Z pozoru zwykłe malowanie paznokci może być bardzo niebezpieczne. Źle zrobiony manicure ma wiele negatywnych skutków - może powodować łamanie paznokci, problemy z płytką czy nawet grzybicę! Co zrobić, żeby manicure nie wpływał niekorzystnie na nasze paznokcie?
Niebezpieczny manicure
Przede wszystkim wybieraj jedynie sprawdzone salony kosmetyczne. Istotne jest, czy kosmetyczka dba o higienę stanowiska - używa jednorazowych pilniczków, dezynfekuje wszystkie sprzęty.
Zobacz też: Jaki manicure będzie modny wiosną 2015?
Jeśli przedłużasz paznokcie przy pomocy manicure akrylowego, to zawsze pytaj o składy płynów używanych przez kosmetyczkę. Szczególnie uważaj na MMA, czyli metakrylan metylu, który jest głównym składnikiem płynów do manicure akrylowego. Jest to najgroźniejszy preparat dla paznokci, a stosowany bezpośrednio na skórę może być rakotwórczy!
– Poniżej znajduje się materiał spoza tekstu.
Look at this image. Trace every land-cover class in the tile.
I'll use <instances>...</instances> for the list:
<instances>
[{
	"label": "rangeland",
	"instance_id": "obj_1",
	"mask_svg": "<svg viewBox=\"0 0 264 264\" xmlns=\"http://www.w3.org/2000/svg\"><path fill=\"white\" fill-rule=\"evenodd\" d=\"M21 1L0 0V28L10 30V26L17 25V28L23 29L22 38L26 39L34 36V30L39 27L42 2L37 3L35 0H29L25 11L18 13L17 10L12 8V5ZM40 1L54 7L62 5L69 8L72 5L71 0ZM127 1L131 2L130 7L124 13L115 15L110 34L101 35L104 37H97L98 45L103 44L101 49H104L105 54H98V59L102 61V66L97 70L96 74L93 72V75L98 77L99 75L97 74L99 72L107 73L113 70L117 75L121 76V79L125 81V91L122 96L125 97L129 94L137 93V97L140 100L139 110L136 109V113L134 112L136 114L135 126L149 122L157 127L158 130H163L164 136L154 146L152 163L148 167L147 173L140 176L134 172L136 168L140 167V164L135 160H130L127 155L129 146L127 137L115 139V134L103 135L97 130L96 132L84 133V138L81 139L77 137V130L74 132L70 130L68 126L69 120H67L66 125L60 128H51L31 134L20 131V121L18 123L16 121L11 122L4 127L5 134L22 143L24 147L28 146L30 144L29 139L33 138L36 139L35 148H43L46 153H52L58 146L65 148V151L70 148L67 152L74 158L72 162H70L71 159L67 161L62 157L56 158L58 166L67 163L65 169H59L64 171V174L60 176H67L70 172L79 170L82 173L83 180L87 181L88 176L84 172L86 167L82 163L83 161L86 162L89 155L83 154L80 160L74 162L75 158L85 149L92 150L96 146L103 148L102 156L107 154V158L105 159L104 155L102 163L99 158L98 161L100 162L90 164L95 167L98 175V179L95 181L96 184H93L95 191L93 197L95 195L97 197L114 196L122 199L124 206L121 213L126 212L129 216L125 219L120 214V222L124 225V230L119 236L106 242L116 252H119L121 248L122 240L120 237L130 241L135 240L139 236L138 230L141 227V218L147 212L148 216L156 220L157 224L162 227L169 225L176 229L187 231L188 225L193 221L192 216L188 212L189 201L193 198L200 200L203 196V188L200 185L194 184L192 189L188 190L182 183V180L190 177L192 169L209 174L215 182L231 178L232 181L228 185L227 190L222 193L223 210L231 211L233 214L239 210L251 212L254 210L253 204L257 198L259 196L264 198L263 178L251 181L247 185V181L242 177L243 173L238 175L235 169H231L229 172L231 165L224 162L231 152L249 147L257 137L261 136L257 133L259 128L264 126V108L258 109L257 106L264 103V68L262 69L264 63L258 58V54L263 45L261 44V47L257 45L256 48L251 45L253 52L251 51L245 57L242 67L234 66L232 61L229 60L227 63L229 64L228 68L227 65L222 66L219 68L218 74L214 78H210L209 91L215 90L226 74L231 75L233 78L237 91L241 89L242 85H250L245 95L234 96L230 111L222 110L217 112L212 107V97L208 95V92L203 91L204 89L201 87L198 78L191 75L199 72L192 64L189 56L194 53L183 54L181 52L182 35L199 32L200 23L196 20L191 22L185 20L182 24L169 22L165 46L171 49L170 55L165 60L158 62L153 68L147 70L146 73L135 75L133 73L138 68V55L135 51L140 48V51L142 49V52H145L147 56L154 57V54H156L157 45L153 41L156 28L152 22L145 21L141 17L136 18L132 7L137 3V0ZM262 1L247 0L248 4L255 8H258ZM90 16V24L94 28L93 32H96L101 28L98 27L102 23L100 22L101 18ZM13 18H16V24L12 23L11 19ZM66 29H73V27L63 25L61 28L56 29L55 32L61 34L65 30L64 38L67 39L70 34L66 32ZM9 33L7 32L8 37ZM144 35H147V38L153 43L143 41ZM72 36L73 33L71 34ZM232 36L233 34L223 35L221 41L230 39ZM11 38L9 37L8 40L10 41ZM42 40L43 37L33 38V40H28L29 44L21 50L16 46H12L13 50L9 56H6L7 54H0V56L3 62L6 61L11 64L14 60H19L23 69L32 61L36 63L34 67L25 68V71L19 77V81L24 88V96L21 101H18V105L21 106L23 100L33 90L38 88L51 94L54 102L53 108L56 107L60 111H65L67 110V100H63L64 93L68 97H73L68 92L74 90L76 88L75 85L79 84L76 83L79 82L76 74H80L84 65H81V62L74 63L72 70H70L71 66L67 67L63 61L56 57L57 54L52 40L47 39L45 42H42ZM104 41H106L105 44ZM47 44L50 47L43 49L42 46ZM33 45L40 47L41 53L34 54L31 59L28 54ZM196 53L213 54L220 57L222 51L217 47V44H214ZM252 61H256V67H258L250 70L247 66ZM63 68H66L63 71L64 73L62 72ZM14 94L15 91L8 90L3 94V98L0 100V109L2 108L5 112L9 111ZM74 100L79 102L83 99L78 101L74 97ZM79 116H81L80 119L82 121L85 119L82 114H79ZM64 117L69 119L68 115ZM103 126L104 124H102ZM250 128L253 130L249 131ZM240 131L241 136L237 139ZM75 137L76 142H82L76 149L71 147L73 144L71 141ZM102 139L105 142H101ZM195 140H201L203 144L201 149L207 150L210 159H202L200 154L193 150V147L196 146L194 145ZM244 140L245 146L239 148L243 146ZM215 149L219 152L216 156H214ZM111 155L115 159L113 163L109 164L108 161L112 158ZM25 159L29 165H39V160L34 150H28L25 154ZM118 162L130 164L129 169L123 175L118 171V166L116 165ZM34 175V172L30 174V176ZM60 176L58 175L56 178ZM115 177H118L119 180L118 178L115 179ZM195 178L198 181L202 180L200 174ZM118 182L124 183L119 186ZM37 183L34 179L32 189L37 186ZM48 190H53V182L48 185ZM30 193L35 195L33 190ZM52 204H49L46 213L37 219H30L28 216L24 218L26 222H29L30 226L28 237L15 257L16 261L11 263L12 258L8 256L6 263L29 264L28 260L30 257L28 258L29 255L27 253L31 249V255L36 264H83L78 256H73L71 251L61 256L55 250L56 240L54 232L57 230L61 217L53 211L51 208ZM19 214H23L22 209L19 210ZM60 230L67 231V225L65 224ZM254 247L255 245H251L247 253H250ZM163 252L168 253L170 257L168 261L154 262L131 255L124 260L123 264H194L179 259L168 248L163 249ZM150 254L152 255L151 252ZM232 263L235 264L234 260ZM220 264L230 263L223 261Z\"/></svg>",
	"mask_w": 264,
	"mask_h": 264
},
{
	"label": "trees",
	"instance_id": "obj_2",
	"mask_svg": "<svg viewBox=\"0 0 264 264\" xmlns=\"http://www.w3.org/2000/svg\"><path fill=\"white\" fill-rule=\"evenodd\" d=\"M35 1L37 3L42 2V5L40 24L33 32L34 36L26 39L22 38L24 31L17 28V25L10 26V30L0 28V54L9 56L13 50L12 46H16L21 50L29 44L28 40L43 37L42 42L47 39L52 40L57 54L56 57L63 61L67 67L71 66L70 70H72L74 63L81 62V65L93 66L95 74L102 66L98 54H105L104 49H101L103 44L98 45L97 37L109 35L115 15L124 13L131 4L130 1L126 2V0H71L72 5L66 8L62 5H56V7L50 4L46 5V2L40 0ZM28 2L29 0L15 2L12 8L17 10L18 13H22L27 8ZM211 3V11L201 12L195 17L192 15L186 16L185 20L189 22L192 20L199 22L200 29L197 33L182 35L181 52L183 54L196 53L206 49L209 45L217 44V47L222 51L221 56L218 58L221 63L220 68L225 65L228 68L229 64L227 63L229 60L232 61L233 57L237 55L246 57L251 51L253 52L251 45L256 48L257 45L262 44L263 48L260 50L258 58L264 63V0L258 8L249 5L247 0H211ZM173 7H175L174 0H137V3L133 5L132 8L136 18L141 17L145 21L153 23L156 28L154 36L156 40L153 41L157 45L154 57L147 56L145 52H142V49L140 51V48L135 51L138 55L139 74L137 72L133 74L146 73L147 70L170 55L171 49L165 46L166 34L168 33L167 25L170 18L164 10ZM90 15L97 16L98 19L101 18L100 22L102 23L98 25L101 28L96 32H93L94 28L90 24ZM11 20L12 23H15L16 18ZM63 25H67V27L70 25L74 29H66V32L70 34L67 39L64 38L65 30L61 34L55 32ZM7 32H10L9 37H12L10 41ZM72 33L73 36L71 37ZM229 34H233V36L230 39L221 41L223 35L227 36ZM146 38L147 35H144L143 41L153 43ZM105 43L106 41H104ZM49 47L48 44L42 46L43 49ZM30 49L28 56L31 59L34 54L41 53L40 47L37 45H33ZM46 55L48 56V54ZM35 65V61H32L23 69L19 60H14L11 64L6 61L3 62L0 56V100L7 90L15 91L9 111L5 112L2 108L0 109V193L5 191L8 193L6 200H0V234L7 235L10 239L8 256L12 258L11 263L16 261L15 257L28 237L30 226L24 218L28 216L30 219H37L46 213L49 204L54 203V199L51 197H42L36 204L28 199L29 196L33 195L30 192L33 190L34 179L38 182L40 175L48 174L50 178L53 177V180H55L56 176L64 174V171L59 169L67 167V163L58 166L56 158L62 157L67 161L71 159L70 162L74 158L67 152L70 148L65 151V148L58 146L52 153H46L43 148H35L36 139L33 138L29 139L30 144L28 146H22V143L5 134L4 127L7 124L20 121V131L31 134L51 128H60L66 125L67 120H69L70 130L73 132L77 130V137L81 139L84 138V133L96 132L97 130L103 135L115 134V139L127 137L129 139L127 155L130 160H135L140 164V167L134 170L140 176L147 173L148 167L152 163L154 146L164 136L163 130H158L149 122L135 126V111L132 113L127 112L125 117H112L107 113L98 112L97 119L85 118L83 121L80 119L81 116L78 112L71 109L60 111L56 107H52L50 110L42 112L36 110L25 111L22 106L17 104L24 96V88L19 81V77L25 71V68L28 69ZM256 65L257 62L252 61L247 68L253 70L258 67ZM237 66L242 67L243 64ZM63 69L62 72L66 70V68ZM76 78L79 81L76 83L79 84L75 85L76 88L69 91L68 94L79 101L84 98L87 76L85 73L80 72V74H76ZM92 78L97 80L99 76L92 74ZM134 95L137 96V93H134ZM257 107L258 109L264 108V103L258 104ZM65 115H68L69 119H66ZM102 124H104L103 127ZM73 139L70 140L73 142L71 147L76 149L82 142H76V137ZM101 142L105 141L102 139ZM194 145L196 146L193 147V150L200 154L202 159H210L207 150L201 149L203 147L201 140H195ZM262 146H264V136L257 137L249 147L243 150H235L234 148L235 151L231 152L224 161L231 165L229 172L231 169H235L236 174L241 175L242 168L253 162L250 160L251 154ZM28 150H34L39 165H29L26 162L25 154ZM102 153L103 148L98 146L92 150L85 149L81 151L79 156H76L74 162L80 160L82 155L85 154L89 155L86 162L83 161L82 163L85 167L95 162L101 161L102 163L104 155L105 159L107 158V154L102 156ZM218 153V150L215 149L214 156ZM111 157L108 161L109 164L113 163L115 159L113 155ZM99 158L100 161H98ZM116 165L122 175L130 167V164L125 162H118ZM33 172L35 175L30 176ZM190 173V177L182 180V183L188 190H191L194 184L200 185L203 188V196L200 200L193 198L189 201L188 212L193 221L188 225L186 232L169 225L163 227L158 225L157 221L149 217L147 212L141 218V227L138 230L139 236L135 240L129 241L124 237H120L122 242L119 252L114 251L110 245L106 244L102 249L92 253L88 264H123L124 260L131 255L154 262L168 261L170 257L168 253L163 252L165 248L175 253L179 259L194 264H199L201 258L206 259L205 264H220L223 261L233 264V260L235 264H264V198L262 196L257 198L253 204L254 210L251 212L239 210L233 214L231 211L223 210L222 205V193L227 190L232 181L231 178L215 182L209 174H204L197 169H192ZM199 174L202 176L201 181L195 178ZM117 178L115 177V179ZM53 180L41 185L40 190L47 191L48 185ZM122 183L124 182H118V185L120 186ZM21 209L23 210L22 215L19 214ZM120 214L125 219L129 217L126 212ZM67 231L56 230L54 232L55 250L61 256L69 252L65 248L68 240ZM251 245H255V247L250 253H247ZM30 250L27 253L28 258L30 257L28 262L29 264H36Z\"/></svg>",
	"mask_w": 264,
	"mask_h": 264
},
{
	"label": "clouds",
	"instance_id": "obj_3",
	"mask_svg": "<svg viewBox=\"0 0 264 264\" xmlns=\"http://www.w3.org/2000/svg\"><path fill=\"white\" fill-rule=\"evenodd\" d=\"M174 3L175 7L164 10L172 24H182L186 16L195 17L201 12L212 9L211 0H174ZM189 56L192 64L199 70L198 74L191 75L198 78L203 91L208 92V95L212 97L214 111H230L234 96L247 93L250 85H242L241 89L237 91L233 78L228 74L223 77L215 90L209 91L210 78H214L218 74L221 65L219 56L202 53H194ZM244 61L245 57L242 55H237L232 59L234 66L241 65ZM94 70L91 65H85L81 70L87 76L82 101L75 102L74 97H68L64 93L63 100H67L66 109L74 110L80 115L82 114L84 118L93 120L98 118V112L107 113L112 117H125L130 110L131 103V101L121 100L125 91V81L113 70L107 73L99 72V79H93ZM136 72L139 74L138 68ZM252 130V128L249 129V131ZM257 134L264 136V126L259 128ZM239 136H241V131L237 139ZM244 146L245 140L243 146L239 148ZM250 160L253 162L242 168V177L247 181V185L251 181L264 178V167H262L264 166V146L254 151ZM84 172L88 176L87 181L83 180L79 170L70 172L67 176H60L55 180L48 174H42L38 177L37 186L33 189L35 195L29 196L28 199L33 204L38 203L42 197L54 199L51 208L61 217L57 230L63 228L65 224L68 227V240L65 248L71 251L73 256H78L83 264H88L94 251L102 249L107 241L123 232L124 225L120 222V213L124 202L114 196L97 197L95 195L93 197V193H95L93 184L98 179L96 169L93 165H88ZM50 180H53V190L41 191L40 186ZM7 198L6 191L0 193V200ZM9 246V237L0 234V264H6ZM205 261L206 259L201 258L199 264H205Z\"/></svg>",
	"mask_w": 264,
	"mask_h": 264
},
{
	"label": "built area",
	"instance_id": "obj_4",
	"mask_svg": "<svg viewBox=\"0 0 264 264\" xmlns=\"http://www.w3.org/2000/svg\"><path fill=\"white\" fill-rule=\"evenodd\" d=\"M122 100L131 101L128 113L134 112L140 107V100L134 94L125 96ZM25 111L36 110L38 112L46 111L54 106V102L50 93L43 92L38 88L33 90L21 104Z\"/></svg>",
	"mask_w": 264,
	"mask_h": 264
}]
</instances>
Na szczęście w Polsce jest zakaz używania MMA, więc jest szansa, że nie trafisz na ten składnik w żadnym salonie kosmetycznym.
Jednak co ciekawe, liczne skutki uboczne stosowania MMA nie były głównym powodem wycofania preparatu.
- Jest kilka powodów: płyny do akrylu zawierające MMA nie przylegają dokładnie do naturalnej płytki paznokcia, należy ją więc najpierw spiłować, a więc osłabić i uszkodzić. To po pierwsze. Po drugie, MMA zwiększa twardość i sztywność paznokci, więc szybciej i łatwiej ulegają one zniszczeniu i złamaniu. Po trzecie MMA jest bardzo trudny do usunięcia, usuwając go, narażamy naturalną płytkę paznokciową na dodatkowe zniszczenia. Między innymi z tych powodów producenci preparatów do paznokci postanowili wycofać MMA z płynów do akrylu, gdzie był głównym składnikiem - powiedziała stylistka.